▶ [EXERCISE TASKS]:
A. According to the passage on the New York City Opera, on what date did Steel announce that the company would leave Lincoln Center?
B. Extend the passage on the New York City Opera's departure from Lincoln Center, starting right after its final sentence.

▶ [PASSAGE TO READ]:
[start]

Then Steel, having elaborately praised the renovation of his organization’s newly modernized artistic home, suddenly announced on May 20, 2011 that the New York City Opera would leave Lincoln Center forever and perform at various places around New York City: City
Center, the Brooklyn Academy of Music, and El Museo Del Barrio, for starters. It would, in itinerant fashion, “go to where the people were.” Well, five million of those people who love the performing arts were at Lincoln Center every year, the very place City Opera was leaving. By Steel’s calculation, the costs of operating at Lincoln Center were higher than the brand equity of staying in place. The likelihood that Lincoln Center’s cachet and prominence would have less appeal to donors than a “now you see me, now you don’t” vagabond company was apparently his best guess.
No one followed the New York City Opera’s fortunes more closely than Anthony Tommasini, the chief classical music critic of the
New York Times
. He writes with nuance and texture. His prolific reviews have taught me much. Attentive New Yorkers pay heed to the paper of record, and his voice is an influential one.

[end]

▶ [DATA EXTRACT]:
[start]

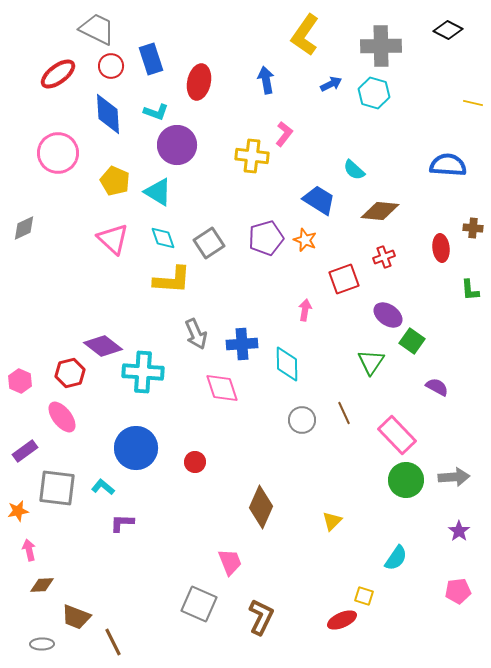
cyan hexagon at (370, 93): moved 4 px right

[end]

▶ [RESULTS FOR EACH TASK]:
A. May 20, 2011.

B.
How disappointing then, that his running critique was so inconsistent, so incomplete, and ultimately unhelpful, even whimsical. Tommasini contributed to the magical thinking that seemed to permeate the New York City Opera’s decision making. He supported the City Opera’s quest for a new home seemingly without considering its financial consequences or its adverse impact on the company’s artistic productions. He was in a very small minority that welcomed the Mortier appointment. He offered an almost Panglossian view of George Steel’s selection and of the Opera’s future with Steel at the helm.
On November 30, 2009, in “Better Acoustics in Koch Theater Give City Opera a Much Needed Boost,” he argued that the “acoustical improvements to the Koch Theater are real and encouraging, and nothing will help City Opera more.”